*** Opening DOCUMENT EXTRACT ***

New Vision (Kampala)

Sudan: Another Ugandan Police Officer Dies in Darfur

Herbert Ssempogo

5 October 2008


Kampala — ANOTHER Ugandan Police officer has died in Sudan. Assistant Inspector John Okwir was on a UN peace-keeping mission in the troubled region of Darfur.

His death brings the toll among the Ugandan peace keepers to three since the year began.

Okwir, who left for Darfur early this year, died last Thursday, according to Police commissioner Benson Nyeko.

Nyeko said Okwir developed "stomach complications", which resulted into diarrhoea to which he succumbed in a Darfur clinic.

Attached to the Menawashi community policing centre, an ailing Okwir had been evacuated from Khor-Abeche.

"He died of natural causes. Death can occur regardless of where a person is," Nyeko said, adding that a postmortem check would be done. Arrangements to fly in the body are underway,

Inspector John Kennedy Oketcha was the first to die in May when he was ambushed and shot on the way back to his base at the airport in El Fasher.

*** Closing DOCUMENT EXTRACT ***
*** Opening DATA FOR ANALYSIS ***

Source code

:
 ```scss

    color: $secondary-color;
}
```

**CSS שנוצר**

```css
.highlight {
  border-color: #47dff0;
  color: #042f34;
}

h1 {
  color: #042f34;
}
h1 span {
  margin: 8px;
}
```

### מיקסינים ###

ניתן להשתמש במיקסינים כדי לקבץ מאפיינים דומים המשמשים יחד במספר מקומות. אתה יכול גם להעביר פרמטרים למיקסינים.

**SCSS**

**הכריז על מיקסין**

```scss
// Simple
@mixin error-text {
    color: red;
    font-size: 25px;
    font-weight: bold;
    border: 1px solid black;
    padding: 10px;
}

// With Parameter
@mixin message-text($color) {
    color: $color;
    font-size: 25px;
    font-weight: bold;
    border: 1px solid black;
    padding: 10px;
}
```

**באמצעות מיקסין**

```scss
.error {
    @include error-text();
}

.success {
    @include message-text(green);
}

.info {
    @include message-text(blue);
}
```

*** Closing DATA FOR ANALYSIS ***

Please continue the news report on the Ugandan police officer's death in Darfur, starting after its last sentence. These items have nothing to do with the news report about the Ugandan police officers in Darfur.

## ANSWER AREA:
A month later, Julius Osega, a lawyer by profession, suffered the same fate when his convoy was ambushed and sprayed with bullets by a militia.

He died alongside six other peace-keepers.

Last week, a South Africa soldier died after being stung by a scorpion.

In May, a Rwandan peace-keeper died of diabetes. There are about 70 Ugandan policemen in Sudan. Nyeko said measures had since been put in place to ensure the safety of the peace-keepers.

Law and order has collapsed in Darfur where UN officials say five years of conflict have killed up to 300,000 and driven 2.5 million from their homes.

Khartoum puts the death toll at 10,000 and accuses the Western media of exaggerating the conflict.